Siguiendo la línea conservadora de Johnny Ramone, el capitalismo de los Misfits, el republicanismo de Agnostic Front, el derechismo de Combat 84, y la irreverencia y estridencia propia del género.

Una revisión de los hechos desde una mirada de Nueva Derecha: Republicana en lo político, Neoliberal en lo económico, y Realista en lo internacional.

sábado, 9 de abril de 2011

Santos y Obama

Acabo de leer el texto del acuerdo entre Santos y Obama, lo publicó hace unos días El Espectador. El caso de Makled resultó siendo una nimiedad que dará de que pelear por cual país lo pidió primero en extradición, ya tenemos a Uribe rugiendo y sólo a su antiguo séquito parando bolas, pero aún queda hoy el encuentro con Chávez (si no se le daña el avión) para decidir tal situación. El blanco principal de Santos era lograr culminar el proceso de TLC que existe entre Colombia y Estados Unidos, que llegó un fuerte frenón cuando asumió el presidente demócrata.

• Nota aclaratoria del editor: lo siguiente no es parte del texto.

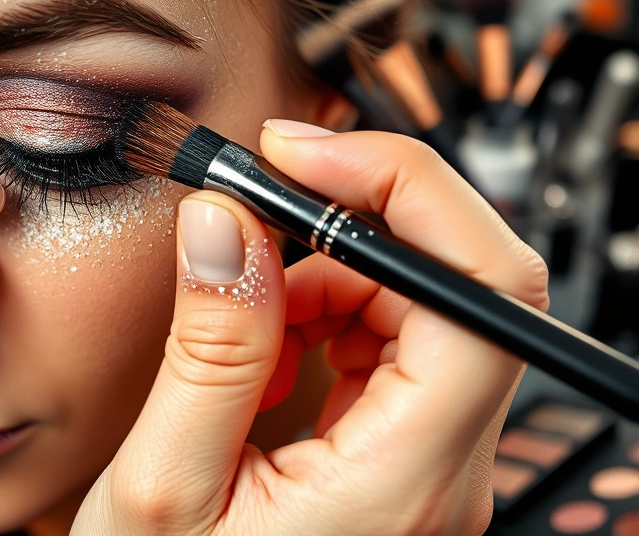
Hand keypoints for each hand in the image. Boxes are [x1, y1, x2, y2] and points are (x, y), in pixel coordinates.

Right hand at [72, 121, 548, 535]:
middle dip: (357, 221)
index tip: (302, 155)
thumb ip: (207, 351)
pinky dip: (328, 308)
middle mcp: (444, 472)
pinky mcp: (400, 454)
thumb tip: (224, 225)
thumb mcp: (161, 490)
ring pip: (431, 306)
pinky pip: (395, 343)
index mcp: (403, 484)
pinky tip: (266, 330)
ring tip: (243, 292)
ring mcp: (430, 464)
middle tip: (258, 202)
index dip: (404, 193)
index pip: (485, 296)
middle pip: (466, 288)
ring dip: (334, 266)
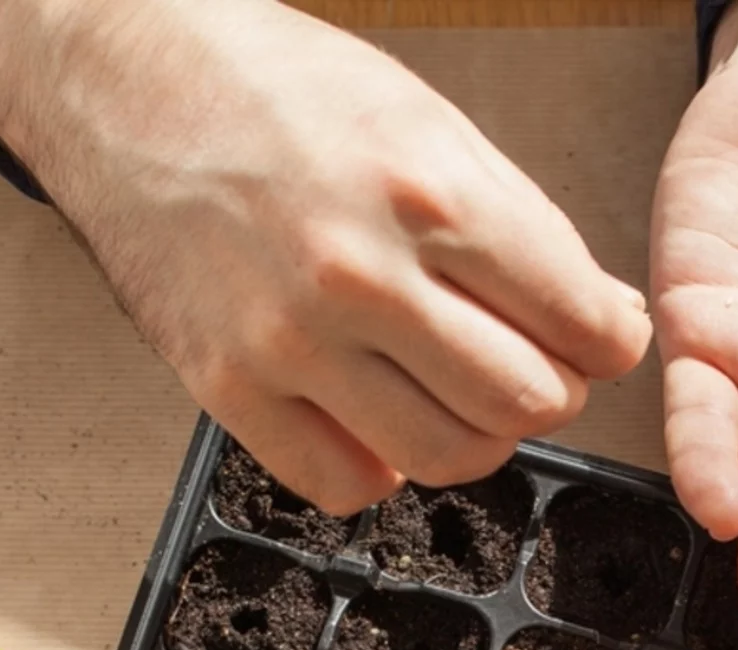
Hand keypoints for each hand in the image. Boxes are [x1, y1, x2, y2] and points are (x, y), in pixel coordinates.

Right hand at [0, 0, 651, 513]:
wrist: (128, 77)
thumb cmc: (284, 91)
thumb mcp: (434, 127)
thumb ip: (529, 230)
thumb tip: (609, 318)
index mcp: (430, 196)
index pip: (583, 325)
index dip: (609, 343)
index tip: (598, 339)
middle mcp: (361, 274)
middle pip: (527, 403)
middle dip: (551, 390)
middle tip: (532, 364)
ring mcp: (288, 339)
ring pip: (448, 456)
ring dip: (477, 436)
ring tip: (458, 391)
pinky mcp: (224, 385)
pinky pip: (344, 485)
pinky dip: (382, 468)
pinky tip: (379, 416)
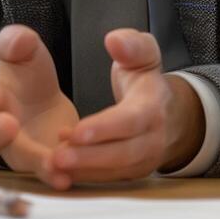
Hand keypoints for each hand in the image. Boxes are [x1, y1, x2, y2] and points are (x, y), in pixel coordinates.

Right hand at [0, 25, 78, 188]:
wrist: (45, 103)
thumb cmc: (25, 76)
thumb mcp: (24, 51)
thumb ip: (16, 42)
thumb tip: (17, 42)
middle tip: (9, 124)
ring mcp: (17, 148)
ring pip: (20, 158)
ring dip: (34, 161)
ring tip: (51, 162)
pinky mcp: (39, 162)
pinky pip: (44, 171)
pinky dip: (54, 174)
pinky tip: (66, 177)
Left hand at [50, 29, 203, 183]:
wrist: (165, 110)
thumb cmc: (144, 80)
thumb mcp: (142, 54)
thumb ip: (131, 44)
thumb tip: (115, 40)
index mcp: (153, 104)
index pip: (131, 120)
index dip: (105, 127)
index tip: (76, 130)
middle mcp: (153, 136)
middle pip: (124, 152)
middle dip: (89, 156)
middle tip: (57, 155)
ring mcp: (145, 158)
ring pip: (116, 169)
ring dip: (85, 169)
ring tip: (54, 163)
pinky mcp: (133, 172)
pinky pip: (110, 178)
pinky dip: (87, 175)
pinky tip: (63, 170)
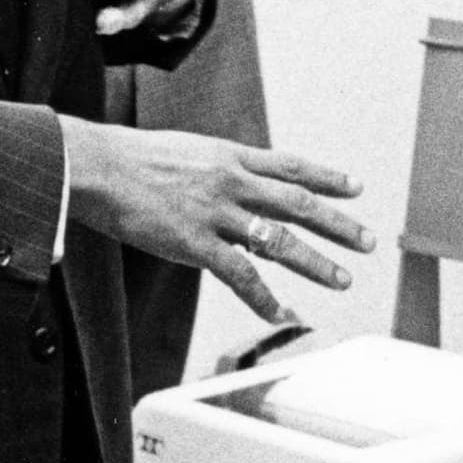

La excu… perdón, el argumento usado por Obama para frenar un TLC mal negociado que aventaja principalmente a su país, y que pone en evidencia las tradicionales fallas en materia de política exterior de Colombia, es la falta de protección a los trabajadores colombianos. Claro, dado que el cimiento principal de Obama durante su campaña y primeros días de presidencia era mostrarse como un líder benévolo y humanitario distinto a todos sus antecesores, principalmente George W. Bush. Por supuesto, después de leer ese texto sería fácil caer en la melosería, cuando en realidad muchos de los puntos se tratan de la defensa de derechos básicos de cualquier persona, sea esta trabajadora o no.

Pero hay algo subyacente en este enarbolado discurso, y tengan ustedes en cuenta quienes fueron los que patrocinaron la campaña del actual presidente gringo: los sindicatos. Es por ello que la primera medida grande de la actual presidencia norteamericana fue darle los famosos “bailouts” a empresas como General Motors que están diezmadas por sus sindicatos. Admitido, los republicanos suelen beneficiar a los grandes monopolios empresariales, pero en este sentido los demócratas también apoyan grandes monopolios, los cuales no sólo han quebrado a empresas sino también a ciudades enteras como es el caso de Detroit.

Por eso no sorprende tanta insistencia en nuestros asuntos sindicales. Menos mal no soy un creyente de las teorías conspiracionistas, o ya andaría pregonando quien sabe que desfachatez. Más bien toca ver cuál es la ganancia en este asunto de Obama y sus sindicatos. Porque un TLC, sea el que sea, tiene cualquier cosa menos de “Libre”, ya que el levantamiento de aranceles sólo es con determinados productos, y muchos de los que nos concedieron ni siquiera los producimos. Además de existir legislación interna en cada país que hace las veces de proteccionismo, todo el cuento es una farsa.

Más bulla que otra cosa, esa es la realidad con ese anhelado TLC al cual no se le debería dar mayor cachucha, al contrario, debería ser renegociado. De aquí a que Santos logre todo lo que le impone este texto está infortunadamente lejano, al no tener el estado colombiano un control certero sobre la seguridad ciudadana. Quisiera pensar que se trata de una cortina de humo por parte de nuestro gobierno para mantener contento a Obama mientras nos ocupamos de otras cosas, pero que me late que no es así.